• _PROBLEM TO WORK ON_
Extract the text from every row below, reproducing each line character for character.

**** INFORMATION SUPPLIED ****

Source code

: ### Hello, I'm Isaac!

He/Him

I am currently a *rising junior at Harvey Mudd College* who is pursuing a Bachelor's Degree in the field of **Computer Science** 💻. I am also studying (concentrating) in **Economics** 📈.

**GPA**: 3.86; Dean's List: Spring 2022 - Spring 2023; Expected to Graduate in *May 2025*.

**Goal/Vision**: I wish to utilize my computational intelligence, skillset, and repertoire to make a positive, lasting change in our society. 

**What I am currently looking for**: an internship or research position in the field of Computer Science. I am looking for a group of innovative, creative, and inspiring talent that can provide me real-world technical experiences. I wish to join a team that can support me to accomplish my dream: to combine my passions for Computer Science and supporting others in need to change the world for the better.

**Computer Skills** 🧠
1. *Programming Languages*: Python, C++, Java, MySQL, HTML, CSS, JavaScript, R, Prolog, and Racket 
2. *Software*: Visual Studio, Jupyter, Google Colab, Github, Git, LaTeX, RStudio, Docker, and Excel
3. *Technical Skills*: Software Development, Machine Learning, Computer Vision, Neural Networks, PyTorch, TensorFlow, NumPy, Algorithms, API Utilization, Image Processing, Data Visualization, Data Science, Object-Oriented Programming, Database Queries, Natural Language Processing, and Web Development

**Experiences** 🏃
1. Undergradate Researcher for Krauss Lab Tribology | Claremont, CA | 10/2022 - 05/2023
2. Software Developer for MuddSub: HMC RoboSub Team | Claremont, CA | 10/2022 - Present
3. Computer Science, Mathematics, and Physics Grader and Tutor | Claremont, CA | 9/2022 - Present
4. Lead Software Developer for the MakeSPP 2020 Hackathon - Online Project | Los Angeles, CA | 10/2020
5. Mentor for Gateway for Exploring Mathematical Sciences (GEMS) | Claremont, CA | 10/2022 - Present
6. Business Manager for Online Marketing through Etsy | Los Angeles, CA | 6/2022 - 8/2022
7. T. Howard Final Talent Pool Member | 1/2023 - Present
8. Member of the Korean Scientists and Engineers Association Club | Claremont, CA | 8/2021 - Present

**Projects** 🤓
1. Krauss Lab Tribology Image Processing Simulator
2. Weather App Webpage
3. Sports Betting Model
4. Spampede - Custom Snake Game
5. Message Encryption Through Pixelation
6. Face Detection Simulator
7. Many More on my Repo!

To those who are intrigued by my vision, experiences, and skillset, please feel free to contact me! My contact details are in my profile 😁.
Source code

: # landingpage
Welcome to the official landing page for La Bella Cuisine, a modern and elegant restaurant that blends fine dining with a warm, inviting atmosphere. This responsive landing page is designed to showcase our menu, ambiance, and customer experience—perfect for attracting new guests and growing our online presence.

****

• _RESULT_
Source code

: ### Hello, I'm Isaac!

He/Him

I am currently a *rising junior at Harvey Mudd College* who is pursuing a Bachelor's Degree in the field of **Computer Science** 💻. I am also studying (concentrating) in **Economics** 📈.

**GPA**: 3.86; Dean's List: Spring 2022 - Spring 2023; Expected to Graduate in *May 2025*.

**Goal/Vision**: I wish to utilize my computational intelligence, skillset, and repertoire to make a positive, lasting change in our society. 

**What I am currently looking for**: an internship or research position in the field of Computer Science. I am looking for a group of innovative, creative, and inspiring talent that can provide me real-world technical experiences. I wish to join a team that can support me to accomplish my dream: to combine my passions for Computer Science and supporting others in need to change the world for the better.

**Computer Skills** 🧠
1. *Programming Languages*: Python, C++, Java, MySQL, HTML, CSS, JavaScript, R, Prolog, and Racket 
2. *Software*: Visual Studio, Jupyter, Google Colab, Github, Git, LaTeX, RStudio, Docker, and Excel
3. *Technical Skills*: Software Development, Machine Learning, Computer Vision, Neural Networks, PyTorch, TensorFlow, NumPy, Algorithms, API Utilization, Image Processing, Data Visualization, Data Science, Object-Oriented Programming, Database Queries, Natural Language Processing, and Web Development

**Experiences** 🏃
1. Undergradate Researcher for Krauss Lab Tribology | Claremont, CA | 10/2022 - 05/2023
2. Software Developer for MuddSub: HMC RoboSub Team | Claremont, CA | 10/2022 - Present
3. Computer Science, Mathematics, and Physics Grader and Tutor | Claremont, CA | 9/2022 - Present
4. Lead Software Developer for the MakeSPP 2020 Hackathon - Online Project | Los Angeles, CA | 10/2020
5. Mentor for Gateway for Exploring Mathematical Sciences (GEMS) | Claremont, CA | 10/2022 - Present
6. Business Manager for Online Marketing through Etsy | Los Angeles, CA | 6/2022 - 8/2022
7. T. Howard Final Talent Pool Member | 1/2023 - Present
8. Member of the Korean Scientists and Engineers Association Club | Claremont, CA | 8/2021 - Present

**Projects** 🤓
1. Krauss Lab Tribology Image Processing Simulator
2. Weather App Webpage
3. Sports Betting Model
4. Spampede - Custom Snake Game
5. Message Encryption Through Pixelation
6. Face Detection Simulator
7. Many More on my Repo!

To those who are intrigued by my vision, experiences, and skillset, please feel free to contact me! My contact details are in my profile 😁.
Source code

: # landingpage
Welcome to the official landing page for La Bella Cuisine, a modern and elegant restaurant that blends fine dining with a warm, inviting atmosphere. This responsive landing page is designed to showcase our menu, ambiance, and customer experience—perfect for attracting new guests and growing our online presence.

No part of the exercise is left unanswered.